READ MORE: Drugs activist Peter Krykant breaks down in tears in heart-wrenching video

“But it’s still not a system that's designed to support people and help guide people in the direction of change. That trauma can be created just through the system of sending people to prison.”

The National: Peter Krykant has called for a change to the UK's drug lawsPeter Krykant has called for a change to the UK's drug laws

There have been calls for the Misuse of Drugs Act to be overhauled. The 1971 legislation forms the basis of the UK’s anti-drug strategy which separated drugs into different classes.

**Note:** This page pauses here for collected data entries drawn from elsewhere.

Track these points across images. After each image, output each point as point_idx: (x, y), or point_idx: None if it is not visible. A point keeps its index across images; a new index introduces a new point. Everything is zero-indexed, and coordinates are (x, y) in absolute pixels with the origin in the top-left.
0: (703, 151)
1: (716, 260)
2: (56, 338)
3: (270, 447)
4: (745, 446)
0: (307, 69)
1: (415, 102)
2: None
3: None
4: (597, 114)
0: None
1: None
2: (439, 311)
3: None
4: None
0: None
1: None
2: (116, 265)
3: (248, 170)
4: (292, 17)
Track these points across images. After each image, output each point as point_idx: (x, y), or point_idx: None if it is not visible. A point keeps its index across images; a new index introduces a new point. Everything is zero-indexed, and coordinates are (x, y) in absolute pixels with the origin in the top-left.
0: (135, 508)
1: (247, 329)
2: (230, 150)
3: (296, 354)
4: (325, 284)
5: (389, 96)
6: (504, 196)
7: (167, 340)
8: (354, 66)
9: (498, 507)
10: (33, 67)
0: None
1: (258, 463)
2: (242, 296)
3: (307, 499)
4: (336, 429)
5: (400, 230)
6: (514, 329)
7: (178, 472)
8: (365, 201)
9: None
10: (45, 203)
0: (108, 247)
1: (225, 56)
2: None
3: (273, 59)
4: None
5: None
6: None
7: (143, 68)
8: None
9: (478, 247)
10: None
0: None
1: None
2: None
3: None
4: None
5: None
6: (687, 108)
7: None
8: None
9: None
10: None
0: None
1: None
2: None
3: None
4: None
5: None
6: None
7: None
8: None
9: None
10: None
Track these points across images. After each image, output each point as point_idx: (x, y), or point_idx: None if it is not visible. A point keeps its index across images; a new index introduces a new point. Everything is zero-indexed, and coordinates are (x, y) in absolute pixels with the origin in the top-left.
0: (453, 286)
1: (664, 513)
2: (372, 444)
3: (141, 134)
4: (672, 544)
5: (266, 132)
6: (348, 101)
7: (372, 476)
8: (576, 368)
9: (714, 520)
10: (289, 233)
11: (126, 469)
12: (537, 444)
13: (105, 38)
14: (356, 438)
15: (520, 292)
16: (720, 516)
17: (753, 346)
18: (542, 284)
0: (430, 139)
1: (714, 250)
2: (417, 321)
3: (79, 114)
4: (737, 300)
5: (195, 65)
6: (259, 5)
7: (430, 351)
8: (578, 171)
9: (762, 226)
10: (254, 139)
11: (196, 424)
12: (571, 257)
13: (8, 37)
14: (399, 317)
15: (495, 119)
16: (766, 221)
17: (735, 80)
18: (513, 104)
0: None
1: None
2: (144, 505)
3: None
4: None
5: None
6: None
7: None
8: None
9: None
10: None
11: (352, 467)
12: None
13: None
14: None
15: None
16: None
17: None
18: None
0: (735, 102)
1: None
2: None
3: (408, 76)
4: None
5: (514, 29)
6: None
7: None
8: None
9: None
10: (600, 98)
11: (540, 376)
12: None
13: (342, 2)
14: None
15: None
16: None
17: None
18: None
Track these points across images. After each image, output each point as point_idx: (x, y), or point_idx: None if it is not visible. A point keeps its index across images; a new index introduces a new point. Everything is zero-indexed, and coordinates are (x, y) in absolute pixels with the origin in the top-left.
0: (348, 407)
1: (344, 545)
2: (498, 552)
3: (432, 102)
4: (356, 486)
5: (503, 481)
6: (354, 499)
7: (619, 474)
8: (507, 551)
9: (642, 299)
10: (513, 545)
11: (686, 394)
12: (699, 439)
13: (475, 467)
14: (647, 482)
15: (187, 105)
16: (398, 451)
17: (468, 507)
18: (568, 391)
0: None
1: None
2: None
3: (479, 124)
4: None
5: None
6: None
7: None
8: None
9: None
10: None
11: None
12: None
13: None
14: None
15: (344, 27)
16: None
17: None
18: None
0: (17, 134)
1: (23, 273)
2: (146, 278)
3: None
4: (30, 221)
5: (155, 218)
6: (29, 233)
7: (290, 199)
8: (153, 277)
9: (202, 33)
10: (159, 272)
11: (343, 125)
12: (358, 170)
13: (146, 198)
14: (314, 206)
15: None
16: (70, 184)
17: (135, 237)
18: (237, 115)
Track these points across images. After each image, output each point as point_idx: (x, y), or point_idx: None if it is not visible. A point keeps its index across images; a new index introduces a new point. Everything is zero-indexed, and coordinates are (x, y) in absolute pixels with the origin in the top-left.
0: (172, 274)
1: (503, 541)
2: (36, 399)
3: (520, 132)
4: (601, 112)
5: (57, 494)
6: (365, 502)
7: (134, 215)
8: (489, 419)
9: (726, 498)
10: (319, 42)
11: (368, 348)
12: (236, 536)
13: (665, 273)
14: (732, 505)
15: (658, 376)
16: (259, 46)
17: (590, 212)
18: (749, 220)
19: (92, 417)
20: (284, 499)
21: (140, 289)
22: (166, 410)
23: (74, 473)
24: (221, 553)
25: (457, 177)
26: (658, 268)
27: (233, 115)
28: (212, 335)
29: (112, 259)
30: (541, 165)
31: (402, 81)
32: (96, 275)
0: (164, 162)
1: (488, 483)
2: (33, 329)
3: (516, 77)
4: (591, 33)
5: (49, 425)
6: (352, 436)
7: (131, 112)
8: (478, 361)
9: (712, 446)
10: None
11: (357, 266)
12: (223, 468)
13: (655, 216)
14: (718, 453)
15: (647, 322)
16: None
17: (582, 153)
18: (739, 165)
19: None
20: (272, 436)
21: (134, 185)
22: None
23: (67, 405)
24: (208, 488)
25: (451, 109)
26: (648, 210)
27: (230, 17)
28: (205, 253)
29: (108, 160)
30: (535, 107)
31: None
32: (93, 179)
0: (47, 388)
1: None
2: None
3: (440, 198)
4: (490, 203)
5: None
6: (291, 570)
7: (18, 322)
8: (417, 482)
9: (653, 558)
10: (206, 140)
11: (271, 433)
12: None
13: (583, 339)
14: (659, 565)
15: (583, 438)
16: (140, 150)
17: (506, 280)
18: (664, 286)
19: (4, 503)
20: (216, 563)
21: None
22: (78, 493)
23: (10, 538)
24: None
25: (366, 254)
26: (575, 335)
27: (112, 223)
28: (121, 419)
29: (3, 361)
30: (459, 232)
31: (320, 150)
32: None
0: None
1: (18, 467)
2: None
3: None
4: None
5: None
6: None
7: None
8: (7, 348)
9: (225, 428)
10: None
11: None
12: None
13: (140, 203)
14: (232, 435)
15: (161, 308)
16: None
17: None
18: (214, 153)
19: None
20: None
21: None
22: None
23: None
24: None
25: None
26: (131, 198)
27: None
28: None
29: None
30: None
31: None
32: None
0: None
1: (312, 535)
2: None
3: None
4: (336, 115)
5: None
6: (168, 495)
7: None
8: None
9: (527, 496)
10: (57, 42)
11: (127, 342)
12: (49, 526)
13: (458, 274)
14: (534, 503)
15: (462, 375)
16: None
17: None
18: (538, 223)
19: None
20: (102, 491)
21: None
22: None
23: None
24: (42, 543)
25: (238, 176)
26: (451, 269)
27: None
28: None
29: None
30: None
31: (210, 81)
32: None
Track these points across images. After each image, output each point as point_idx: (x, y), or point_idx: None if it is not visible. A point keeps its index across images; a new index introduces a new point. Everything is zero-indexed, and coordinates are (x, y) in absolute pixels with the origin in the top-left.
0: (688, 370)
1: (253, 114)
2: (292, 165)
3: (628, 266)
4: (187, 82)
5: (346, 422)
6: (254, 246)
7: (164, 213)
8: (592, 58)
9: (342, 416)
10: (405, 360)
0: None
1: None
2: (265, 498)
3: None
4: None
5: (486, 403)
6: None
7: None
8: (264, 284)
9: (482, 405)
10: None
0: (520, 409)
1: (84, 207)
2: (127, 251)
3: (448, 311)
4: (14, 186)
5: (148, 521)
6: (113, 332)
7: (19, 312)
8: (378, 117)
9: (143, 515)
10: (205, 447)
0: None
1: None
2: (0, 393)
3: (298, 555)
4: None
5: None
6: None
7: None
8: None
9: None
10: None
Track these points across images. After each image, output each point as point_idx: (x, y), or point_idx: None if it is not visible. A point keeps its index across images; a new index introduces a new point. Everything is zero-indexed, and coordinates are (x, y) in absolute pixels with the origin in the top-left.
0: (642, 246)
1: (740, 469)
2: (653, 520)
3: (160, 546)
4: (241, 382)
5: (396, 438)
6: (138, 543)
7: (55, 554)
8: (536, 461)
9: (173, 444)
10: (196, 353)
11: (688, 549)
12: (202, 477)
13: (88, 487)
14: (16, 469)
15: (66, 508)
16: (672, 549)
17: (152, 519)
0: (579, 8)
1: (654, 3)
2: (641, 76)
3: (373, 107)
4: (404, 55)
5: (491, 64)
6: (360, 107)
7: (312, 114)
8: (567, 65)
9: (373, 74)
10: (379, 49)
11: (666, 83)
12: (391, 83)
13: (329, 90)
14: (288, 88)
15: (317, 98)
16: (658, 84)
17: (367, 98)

A 60-strong group of MPs showed their support for the Transform Drug Policy Foundation to review the current legislation.

Others have gone further to call for decriminalisation and the regulation of drugs. Krykant is one of these campaigners.

He said that would be the next major step. But the idea has been knocked by the UK Government, who has also been battling with the Scottish Government over safe consumption rooms as drugs is a reserved matter.

The SNP would like drug policy devolved to Scotland but the Tories have been reluctant to give Holyrood any more powers.

“There needs to be a radical change in the way that we deal with drugs altogether,” Krykant said. “Like a full-scale decriminalisation or with a move towards a regulated market.

“There is still going to be people caught up in that system, because it’s a police warning in effect which will, as the Lord advocate mentioned in her statement, stay on police files for two years, I believe.

READ MORE: Peter Krykant: How we're marking International Overdose Awareness Day at Holyrood

“So if there is a repeat offence, people will also end up in that criminal justice system. But the amount of people that will benefit from this will outweigh the people who still end up in that system because many people who get that opportunity to divert anti-drug treatment services, will get that opportunity to get on to a safe supply of medication and move away from the illicit market which altogether, which ultimately, is the way that we need to break down the criminal supply chains.

“The Misuse of Drugs Act and trying to enforce that through drug busts is clearly not working. We see that every time that there is a drugs bust and a criminal gang's supply chain get disrupted it creates a turf war and means that another criminal gang steps in and they just get stronger.”

Overall, Krykant wants to see attitudes towards drug policy change in Scotland to one that focuses on decriminalisation and education.

“The other alternative is we just keep doing what we do and we keep seeing people dying,” he says.